Eilenberg–Moore algebras in terms of Kleisli ones

Suppose I know what the category of free algebras for a particular monad look like. Can I then describe what the category of Eilenberg–Moore algebras look like? E.g. Suppose that I have a good handle on a category $D$ and that I have two functors $F$ and $G$, with $G:D \to C$ and $F$ left-adjoint to $G$ and $F$ essentially surjective- this guarantees that this adjunction exhibits $D$ as the Kleisli-category for the monad $T:=GF$ on $C$ (see Characterization of Kleisli adjunctions). Is there a way to exhibit the Eilenberg–Moore category $C^T$ as "generalized objects of $D$"? This is somewhat vague of a question I realize, but I'm not sure how to make it more precise. (Feel free to help me do so).

EDIT: To be slightly more specific, in "Toposes, Triples, and Theories" it is said that the Eilenberg-Moore category "is in efect all the possible quotients of objects in Kleisli's category". Can anyone make this precise in a way that answers my question??

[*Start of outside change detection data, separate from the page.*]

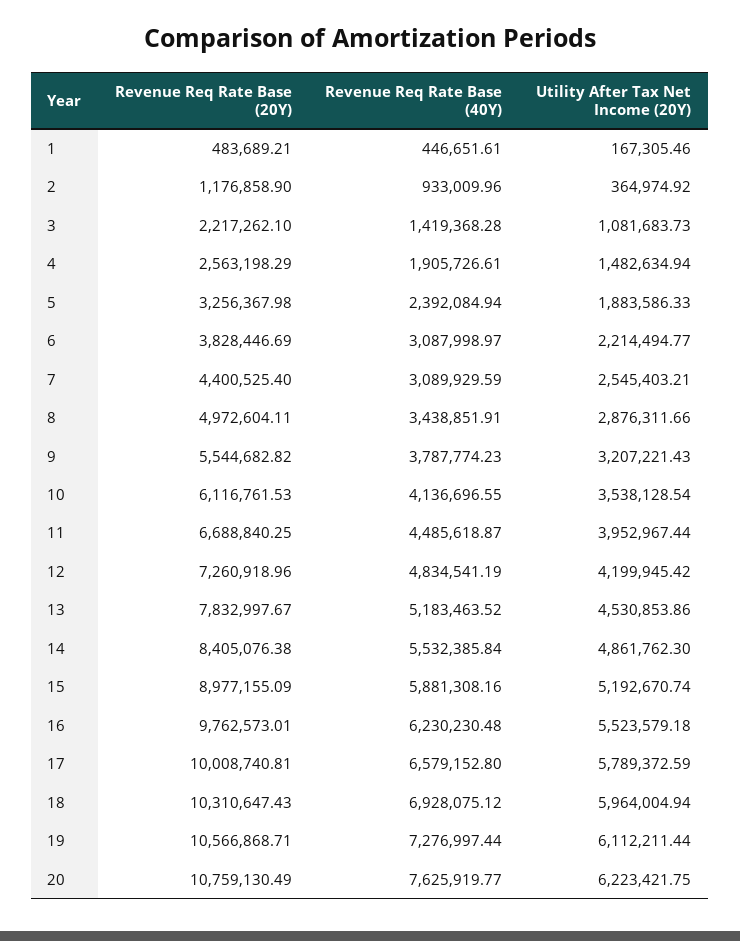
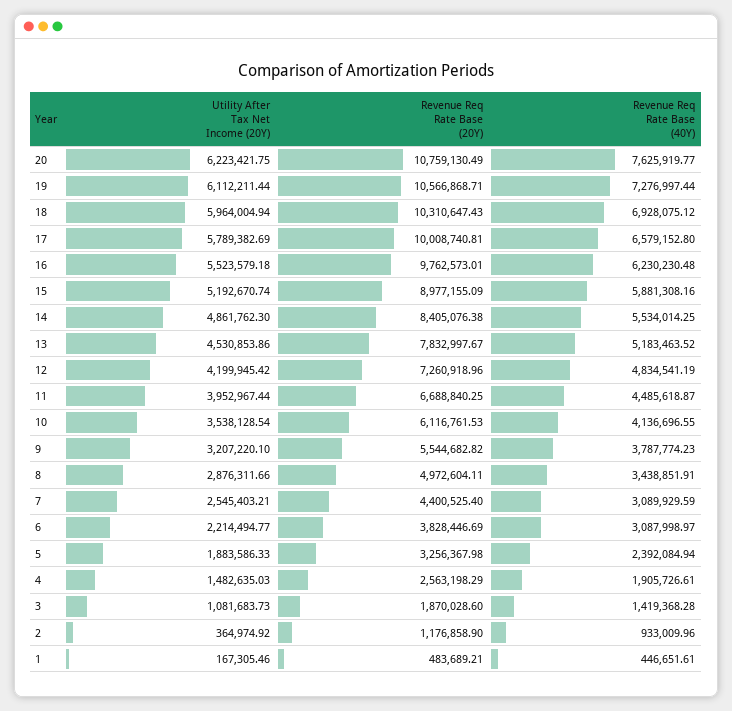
  {
    "Revenue Req Rate Base (20Y)": {
      "1": 483689.21,
      "2": 1176858.9,
-     "3": 2217262.1,
+     "3": 1870028.6,
      "4": 2563198.29,
      "5": 3256367.98,
      "6": 3828446.69,
      "7": 4400525.4,
      "8": 4972604.11,
      "9": 5544682.82,
      "10": 6116761.53,
      "11": 6688840.25,
      "12": 7260918.96,
      "13": 7832997.67,
      "14": 8405076.38,
      "15": 8977155.09,
      "16": 9762573.01,
      "17": 10008740.81,
      "18": 10310647.43,
      "19": 10566868.71,
      "20": 10759130.49
    },
    "Revenue Req Rate Base (40Y)": {
      "1": 446651.61,
      "2": 933009.96,
      "3": 1419368.28,
      "4": 1905726.61,
      "5": 2392084.94,
      "6": 3087998.97,
      "7": 3089929.59,
      "8": 3438851.91,
      "9": 3787774.23,
      "10": 4136696.55,
      "11": 4485618.87,
      "12": 4834541.19,
      "13": 5183463.52,
-     "14": 5532385.84,
+     "14": 5534014.25,
      "15": 5881308.16,
      "16": 6230230.48,
      "17": 6579152.8,
      "18": 6928075.12,
      "19": 7276997.44,
      "20": 7625919.77
    },
    "Utility After Tax Net Income (20Y)": {
      "1": 167305.46,
      "2": 364974.92,
      "3": 1081683.73,
-     "4": 1482634.94,
+     "4": 1482635.03,
      "5": 1883586.33,
      "6": 2214494.77,
      "7": 2545403.21,
      "8": 2876311.66,
-     "9": 3207221.43,
+     "9": 3207220.1,
      "10": 3538128.54,
      "11": 3952967.44,
      "12": 4199945.42,
      "13": 4530853.86,
      "14": 4861762.3,
      "15": 5192670.74,
      "16": 5523579.18,
-     "17": 5789372.59,
+     "17": 5789382.69,
      "18": 5964004.94,
      "19": 6112211.44,
      "20": 6223421.75
    }
  }

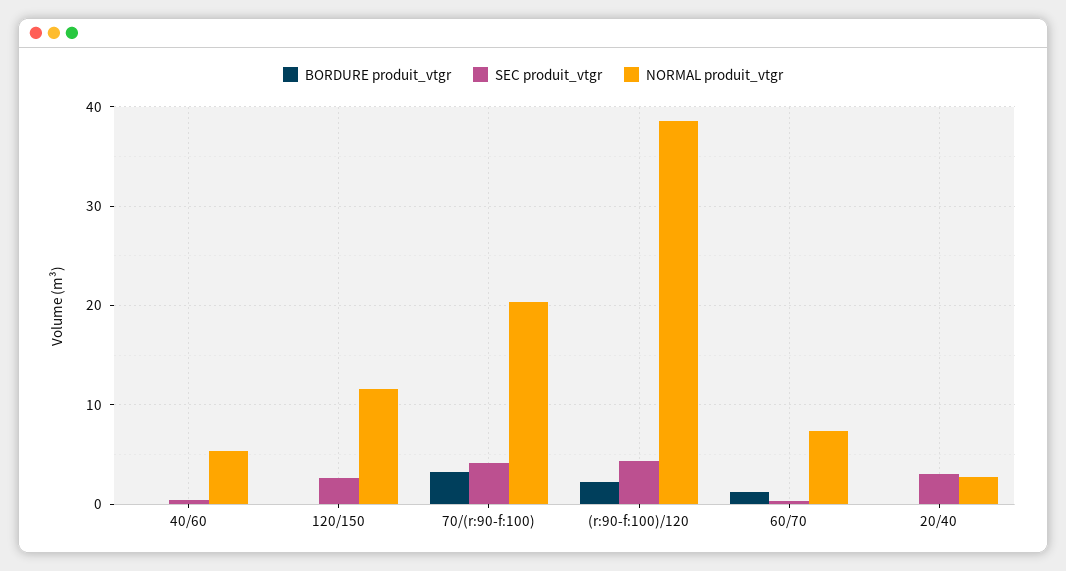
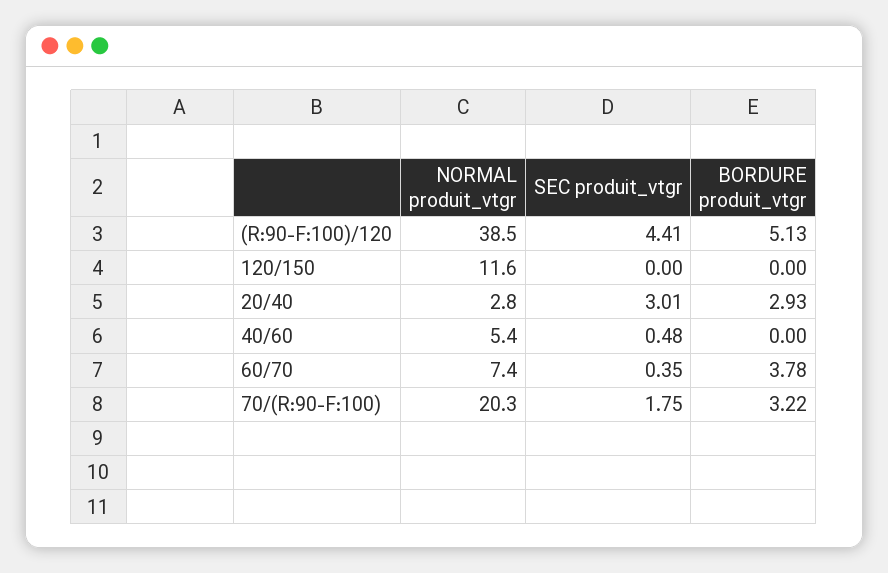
  {
    "BORDURE produit_vtgr": {
      "40/60": 0,
      "120/150": 0,
      "70/(r:90-f:100)": 3.22,
-     "(r:90-f:100)/120": 2,
+     "(r:90-f:100)/120": 5.13,
-     "60/70": 1,
+     "60/70": 3.78,
-     "20/40": 0
+     "20/40": 2.93
    },
    "SEC produit_vtgr": {
      "40/60": 0.48,
-     "120/150": 3,
+     "120/150": 0,
-     "70/(r:90-f:100)": 4,
+     "70/(r:90-f:100)": 1.75,
      "(r:90-f:100)/120": 4.41,
      "60/70": 0.35,
      "20/40": 3.01
    },
    "NORMAL produit_vtgr": {
      "40/60": 5.4,
      "120/150": 11.6,
      "70/(r:90-f:100)": 20.3,
      "(r:90-f:100)/120": 38.5,
      "60/70": 7.4,
      "20/40": 2.8
    }
  }

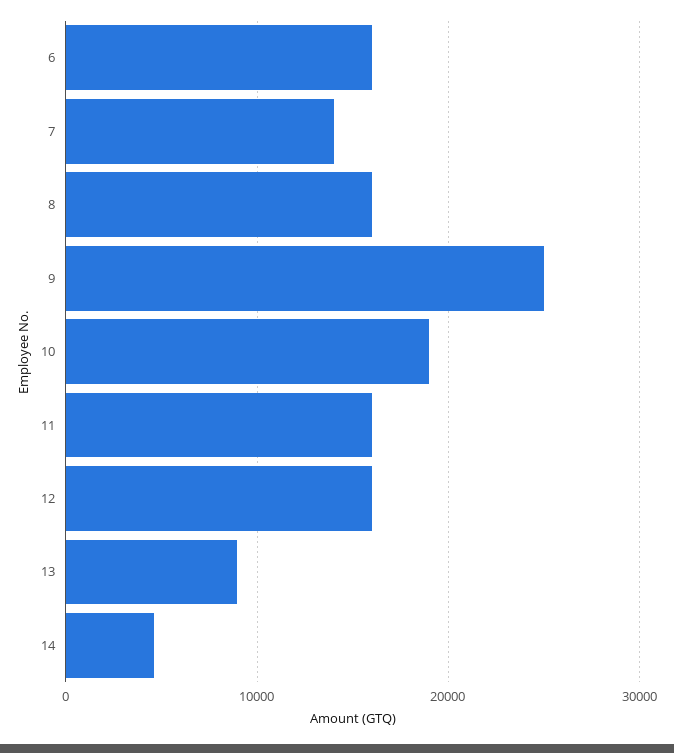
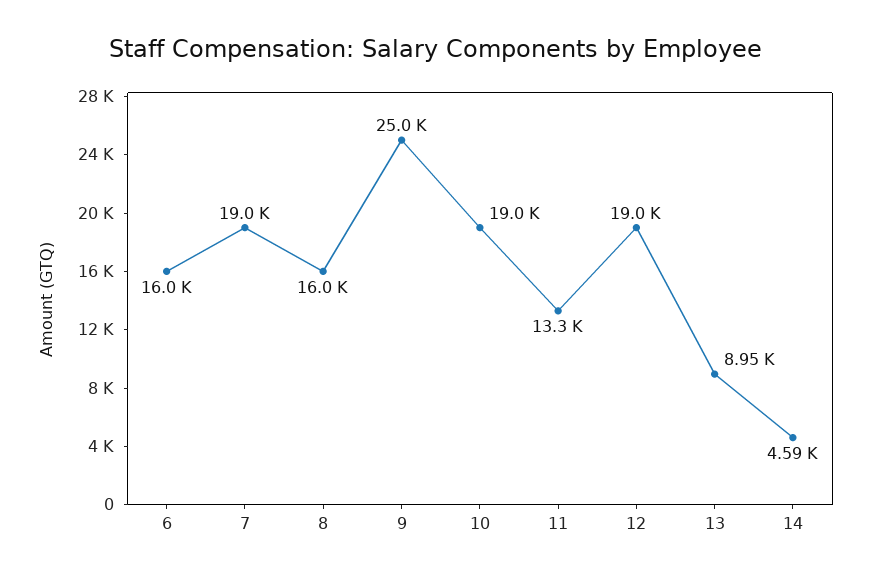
  {
    "6": 16000,
-   "7": 14000,
+   "7": 19000,
    "8": 16000,
    "9": 25000,
    "10": 19000,
-   "11": 16000,
+   "11": 13300,
-   "12": 16000,
+   "12": 19000,
    "13": 8950,
    "14": 4590
  }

One nice result is Street's theorem 14 in The formal theory of monads, generalized in Elementary cosmoi, which says that $C^T$ is isomorphic to the full subcategory of $[(C_T)^{\mathrm{op}}, \mathrm{Set}]$ containing those presheaves that become representable when precomposed with the inclusion $C \to C_T$. That is, $C^T$ is the pullback of $[F^{\mathrm{op}},\mathrm{Set}]$ along the Yoneda embedding. So at least informally you can think of T-algebras as being represented by certain formal colimits of free algebras.